Task brief :: Restate verbatim the span of lines below between the line with "nose: (421, 369)" and the line with "right knee: (76, 699)", including those two lines, and only that span.

___ Records to process ___

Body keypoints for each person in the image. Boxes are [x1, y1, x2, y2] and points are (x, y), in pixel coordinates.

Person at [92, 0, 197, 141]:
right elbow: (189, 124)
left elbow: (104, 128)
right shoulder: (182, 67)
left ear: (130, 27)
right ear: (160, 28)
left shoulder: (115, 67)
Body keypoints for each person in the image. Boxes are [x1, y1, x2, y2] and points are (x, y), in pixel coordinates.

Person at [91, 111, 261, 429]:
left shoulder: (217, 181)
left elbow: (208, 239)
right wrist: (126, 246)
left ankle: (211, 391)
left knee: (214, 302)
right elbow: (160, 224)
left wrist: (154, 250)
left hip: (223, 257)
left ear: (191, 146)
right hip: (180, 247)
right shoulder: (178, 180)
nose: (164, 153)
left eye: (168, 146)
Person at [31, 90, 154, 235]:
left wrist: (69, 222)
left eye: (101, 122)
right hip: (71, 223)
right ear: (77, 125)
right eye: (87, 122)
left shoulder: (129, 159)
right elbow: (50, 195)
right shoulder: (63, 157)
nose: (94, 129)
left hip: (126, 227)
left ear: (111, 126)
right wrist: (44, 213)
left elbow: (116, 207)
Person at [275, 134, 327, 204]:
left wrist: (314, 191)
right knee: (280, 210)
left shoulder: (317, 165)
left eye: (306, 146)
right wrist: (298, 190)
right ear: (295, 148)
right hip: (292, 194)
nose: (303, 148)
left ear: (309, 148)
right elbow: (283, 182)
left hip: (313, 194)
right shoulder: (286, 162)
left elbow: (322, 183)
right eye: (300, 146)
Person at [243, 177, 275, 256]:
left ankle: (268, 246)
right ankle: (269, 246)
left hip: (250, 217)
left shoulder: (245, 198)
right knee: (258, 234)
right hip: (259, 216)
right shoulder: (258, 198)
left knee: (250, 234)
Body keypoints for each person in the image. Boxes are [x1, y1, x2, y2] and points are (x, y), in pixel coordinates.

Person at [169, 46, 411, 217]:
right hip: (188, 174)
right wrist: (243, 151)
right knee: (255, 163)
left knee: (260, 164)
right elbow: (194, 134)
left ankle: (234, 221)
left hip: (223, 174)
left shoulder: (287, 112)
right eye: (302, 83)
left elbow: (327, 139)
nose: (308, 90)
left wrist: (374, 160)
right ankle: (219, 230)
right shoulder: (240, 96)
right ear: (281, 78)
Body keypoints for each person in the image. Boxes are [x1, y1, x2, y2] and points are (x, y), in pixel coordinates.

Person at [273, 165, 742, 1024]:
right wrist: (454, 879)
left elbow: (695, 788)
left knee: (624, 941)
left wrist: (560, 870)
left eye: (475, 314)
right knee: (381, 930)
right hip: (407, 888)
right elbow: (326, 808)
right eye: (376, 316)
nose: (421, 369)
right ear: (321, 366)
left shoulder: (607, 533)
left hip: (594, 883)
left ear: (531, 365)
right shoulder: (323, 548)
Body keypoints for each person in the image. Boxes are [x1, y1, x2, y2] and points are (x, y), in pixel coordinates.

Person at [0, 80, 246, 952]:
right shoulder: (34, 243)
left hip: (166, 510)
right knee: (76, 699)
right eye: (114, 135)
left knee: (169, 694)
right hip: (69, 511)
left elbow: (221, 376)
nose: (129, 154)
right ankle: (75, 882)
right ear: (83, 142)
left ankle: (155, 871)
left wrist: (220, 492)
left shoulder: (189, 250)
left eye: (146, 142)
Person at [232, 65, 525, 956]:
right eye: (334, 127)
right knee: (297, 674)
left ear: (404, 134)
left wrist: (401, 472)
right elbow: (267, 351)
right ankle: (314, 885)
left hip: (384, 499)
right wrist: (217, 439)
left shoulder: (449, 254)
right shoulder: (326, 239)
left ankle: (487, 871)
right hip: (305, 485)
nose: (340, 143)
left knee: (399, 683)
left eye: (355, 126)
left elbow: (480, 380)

___

Answer section ::
nose: (421, 369)
right ear: (321, 366)
left shoulder: (607, 533)
left hip: (594, 883)
left ear: (531, 365)
right shoulder: (323, 548)
Body keypoints for each person in the image. Boxes are [x1, y1, x2, y2] and points are (x, y), in pixel coordinates.

Person at [0, 80, 246, 952]:
right shoulder: (34, 243)
left hip: (166, 510)
right knee: (76, 699)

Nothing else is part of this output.